What it does well, on the other hand, is capture the sense of returning to a place that’s not really home any longer. For Jamie and Ben, everything and everyone is familiar, but it doesn’t fit like it used to. Sometimes, that’s good as it allows old grudges to be released. Other times, decidedly less so as people feel free to cross lines they never would’ve back in high school. That mix of longing for what was while feeling a bit dragged down on it feels honest and recognizable.
It also gives the film its best subplot. The “one gay friend” is an archetype of teen/young adult films, one as similarly prone to marginalization as the “one friend of color” trope. Early in the film, Palmer looks likely to slot into that role, with the opening credits labeling him the “other best friend.” However, when Ben and Jamie reach their Ohio hometown, Palmer gets considerably more of the narrative. Even better, his storyline is the most satisfying as he discovers an unexpected community (with the likes of Joel Kim Booster’s fireman) in the hometown he’d spent years convincing himself he wanted to escape. Hearon gives Palmer a nice mix of certainty and confusion. He has a good sense of who he is but is still unsure what he wants. He keeps the character from being either purely the wise outsider or the flamboyant comic relief.
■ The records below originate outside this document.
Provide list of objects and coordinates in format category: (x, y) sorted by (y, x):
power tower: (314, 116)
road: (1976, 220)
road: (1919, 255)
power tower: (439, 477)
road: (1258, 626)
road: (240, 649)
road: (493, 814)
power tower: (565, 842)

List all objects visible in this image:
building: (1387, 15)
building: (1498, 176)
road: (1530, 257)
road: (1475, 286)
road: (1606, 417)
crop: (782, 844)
His development, while absolutely worth it, does undercut Ben and Jamie’s storylines. As a result, they’re both pretty thin for lead characters. Once again, Sweethearts often feels so lighthearted it might blow away. Thankfully, Shipka and Hiraga have charisma and chemistry to spare. There’s much the audience can let slide because the two’s energy connects many dots that less talented performers would be stranded between by the script.
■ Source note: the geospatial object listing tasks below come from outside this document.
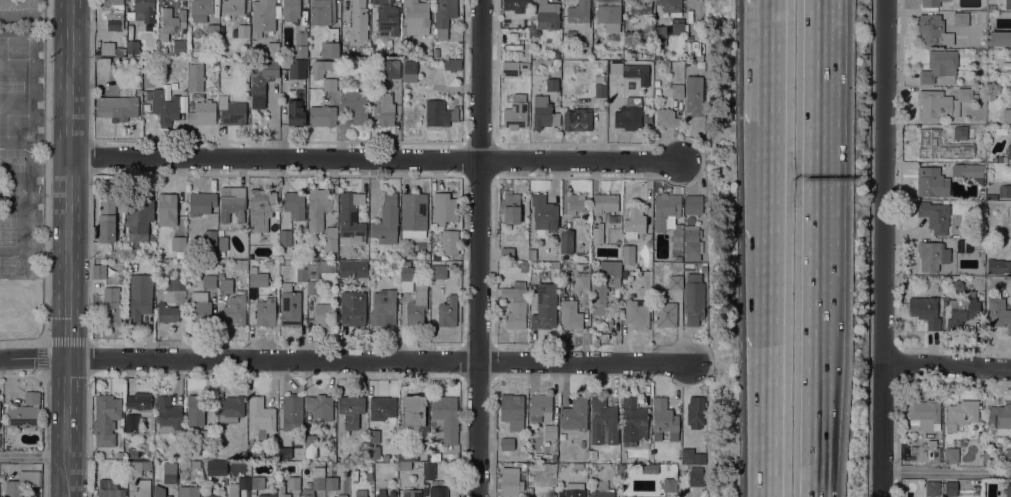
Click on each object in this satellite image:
building: (931, 3)
building: (1008, 4)
building: (516, 5)
building: (670, 6)
building: (233, 7)
building: (640, 7)
road: (775, 7)
building: (991, 7)
building: (201, 10)
building: (291, 10)
building: (143, 11)
building: (547, 13)
building: (609, 14)
building: (113, 15)
building: (578, 15)
building: (262, 16)
building: (444, 16)
building: (416, 17)
building: (386, 18)
building: (964, 19)
building: (358, 21)
building: (171, 23)
building: (325, 25)
building: (679, 28)
building: (931, 28)
building: (212, 30)
building: (243, 30)
building: (659, 36)
building: (629, 37)
building: (999, 38)
building: (950, 43)
building: (300, 44)
building: (132, 46)
building: (107, 47)
building: (179, 47)
building: (272, 49)
building: (119, 50)
building: (659, 51)
building: (393, 52)
building: (437, 53)
building: (342, 54)
building: (555, 55)
building: (214, 61)
building: (103, 64)
building: (452, 65)
building: (514, 67)
building: (615, 67)
building: (939, 67)
building: (321, 68)
building: (389, 68)
building: (637, 68)
building: (297, 69)
building: (410, 70)
building: (1009, 73)
building: (195, 75)
building: (616, 75)
building: (148, 78)
building: (599, 78)
building: (262, 79)
building: (656, 82)
building: (329, 84)
building: (552, 84)
building: (174, 85)
building: (600, 90)
building: (677, 91)
building: (213, 92)
building: (147, 94)
building: (694, 95)
building: (200, 96)
building: (942, 103)
building: (354, 105)
building: (117, 107)
building: (146, 107)
building: (164, 107)
building: (384, 108)
building: (232, 111)
building: (296, 112)
building: (516, 112)
building: (543, 112)
building: (203, 113)
building: (439, 113)
building: (322, 115)
building: (1007, 115)
building: (632, 117)
building: (666, 118)
building: (577, 119)
building: (997, 130)
building: (960, 133)
building: (929, 142)
building: (1009, 151)
road: (373, 158)
building: (1000, 158)
building: (966, 169)
road: (813, 171)
building: (931, 182)
building: (1005, 191)
building: (991, 197)
building: (201, 202)
building: (232, 203)
building: (335, 203)
building: (575, 203)
building: (605, 203)
building: (693, 204)
building: (295, 205)
building: (510, 207)
building: (318, 208)
building: (443, 208)
building: (167, 209)
building: (261, 209)
building: (414, 211)
building: (544, 212)
building: (139, 215)
building: (668, 216)
building: (935, 216)
building: (351, 217)
building: (386, 220)
building: (106, 221)
building: (634, 222)
building: (597, 233)
building: (302, 236)
building: (152, 237)
building: (210, 238)
building: (330, 239)
building: (691, 239)
building: (979, 239)
building: (284, 240)
building: (449, 241)
building: (566, 241)
building: (178, 245)
building: (222, 245)
building: (964, 246)
road: (68, 248)
road: (479, 248)
road: (883, 248)
building: (311, 252)
building: (507, 253)
building: (531, 254)
building: (627, 254)
building: (933, 255)
road: (773, 256)
building: (687, 257)
building: (678, 258)
building: (240, 264)
building: (268, 264)
building: (393, 264)
building: (505, 264)
building: (998, 265)
building: (352, 268)
building: (253, 269)
building: (703, 269)
building: (438, 271)
building: (317, 273)
building: (301, 274)
building: (405, 276)
building: (613, 276)
building: (258, 279)
building: (209, 281)
building: (582, 282)
building: (675, 282)
building: (175, 283)
building: (225, 286)
building: (599, 294)
building: (139, 297)
building: (693, 299)
building: (515, 304)
building: (111, 306)
building: (290, 306)
building: (544, 306)
building: (383, 307)
building: (353, 308)
building: (416, 308)
building: (200, 309)
building: (235, 309)
building: (962, 309)
building: (925, 310)
building: (447, 311)
building: (265, 312)
building: (998, 312)
building: (323, 313)
building: (637, 313)
building: (168, 314)
building: (666, 314)
building: (570, 315)
road: (343, 359)
road: (947, 365)
building: (140, 400)
building: (320, 406)
building: (382, 407)
building: (540, 407)
building: (230, 409)
building: (351, 409)
building: (196, 410)
building: (413, 410)
building: (512, 411)
building: (25, 412)
building: (292, 412)
building: (695, 412)
building: (574, 413)
building: (926, 413)
building: (961, 414)
building: (168, 416)
building: (260, 416)
building: (446, 416)
building: (1000, 418)
building: (106, 419)
building: (664, 419)
road: (811, 419)
building: (633, 420)
building: (603, 421)
building: (132, 422)
building: (363, 429)
building: (550, 431)
building: (206, 436)
building: (373, 436)
building: (311, 441)
building: (506, 443)
building: (373, 451)
building: (284, 452)
building: (925, 452)
building: (132, 453)
building: (257, 453)
building: (592, 454)
building: (404, 455)
building: (687, 455)
building: (951, 455)
building: (1008, 455)
road: (33, 456)
building: (435, 457)
building: (987, 460)
building: (184, 464)
building: (404, 465)
building: (137, 467)
building: (216, 468)
building: (369, 468)
building: (649, 468)
building: (429, 470)
building: (621, 470)
road: (946, 470)
building: (169, 472)
road: (42, 476)
building: (368, 476)
building: (695, 476)
building: (2, 477)
building: (510, 481)
building: (21, 482)
building: (257, 482)
building: (293, 482)
building: (330, 483)
building: (108, 484)
building: (669, 484)
building: (238, 486)
building: (313, 486)
building: (142, 488)
building: (932, 488)
building: (950, 488)
building: (1008, 488)
building: (159, 491)
building: (189, 491)
building: (281, 491)
building: (111, 492)
building: (438, 492)
building: (529, 492)
building: (360, 493)
building: (384, 493)
building: (411, 493)
building: (572, 494)
building: (601, 494)
building: (212, 495)
building: (168, 496)
building: (268, 496)
building: (342, 496)

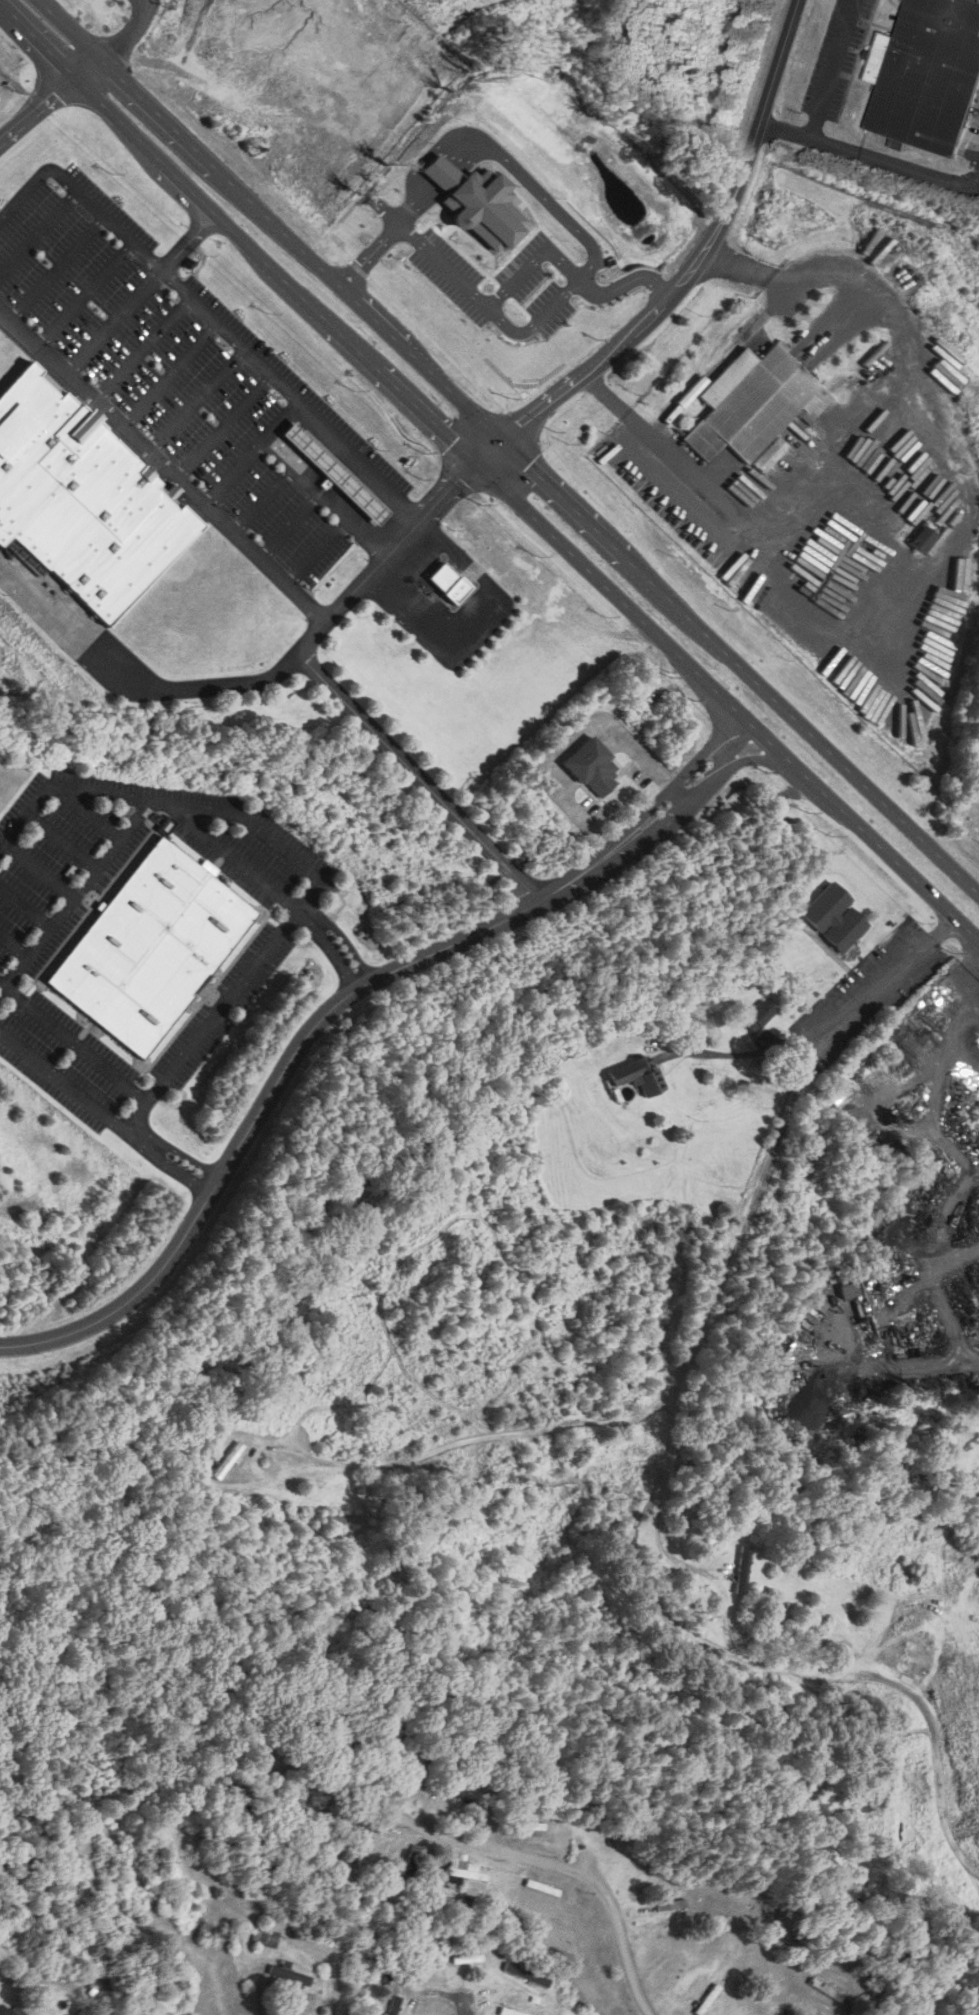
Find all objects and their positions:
road: (139, 5)
road: (125, 34)
building: (928, 77)
road: (823, 92)
road: (48, 101)
road: (425, 153)
road: (501, 169)
road: (173, 191)
road: (81, 193)
building: (464, 202)
road: (217, 226)
road: (39, 230)
road: (180, 249)
road: (367, 256)
road: (690, 266)
road: (56, 270)
road: (570, 276)
road: (469, 293)
road: (82, 294)
road: (112, 323)
road: (140, 349)
parking lot: (152, 363)
road: (167, 375)
road: (292, 394)
road: (194, 401)
building: (750, 406)
road: (222, 427)
road: (509, 444)
road: (250, 453)
road: (163, 469)
road: (488, 472)
building: (334, 474)
road: (260, 500)
road: (323, 500)
building: (77, 501)
road: (288, 526)
building: (925, 537)
road: (315, 551)
road: (935, 562)
road: (410, 564)
building: (442, 577)
road: (476, 626)
road: (263, 678)
road: (568, 738)
building: (591, 768)
road: (419, 778)
road: (171, 802)
road: (83, 813)
road: (59, 839)
road: (235, 857)
road: (37, 868)
road: (74, 891)
road: (23, 905)
building: (835, 919)
road: (12, 941)
road: (347, 942)
building: (150, 948)
road: (334, 951)
road: (338, 1005)
building: (758, 1016)
road: (213, 1018)
road: (826, 1028)
road: (73, 1044)
building: (634, 1078)
road: (69, 1088)
road: (183, 1155)
road: (174, 1170)
building: (850, 1290)
building: (819, 1306)
road: (664, 1400)
building: (227, 1461)
building: (340, 1518)
building: (742, 1569)
building: (957, 1598)
road: (724, 1603)
building: (525, 1826)
building: (364, 1848)
road: (550, 1859)
building: (465, 1876)
building: (542, 1889)
building: (668, 1906)
building: (264, 1938)
building: (468, 1959)
building: (673, 1973)
building: (291, 1976)
building: (615, 2000)
building: (306, 2001)
road: (828, 2005)
building: (395, 2006)
road: (467, 2006)
building: (5, 2011)
road: (286, 2012)
building: (509, 2012)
On the other hand, the screenplay also delivers a reversal in the final third that proves its smartest choice. Without spoilers, I will say it is nice to finally watch a film that realizes all kinds of connections between people are valid and worth cultivating and holding on to.
Despite being a fairly forgettable affair—or perhaps precisely because it is—Sweethearts feels like a perfect Holiday Break film for when you grow tired of the tinsel and holly. The movie has a nice energy, winning performers, and gives a usually dismissed character type a satisfying arc that kind of pushes the straight leads into the margins. It lives up to the first part of its name, giving viewers a sugary treat. Best of all, it doesn’t require much investment and won’t leave them feeling bogged down or bloated. Sometimes, when the nights are long and the holidays are chaotic, that sort of respite is a delight.
Sweethearts is currently fumbling toward adulthood on MAX.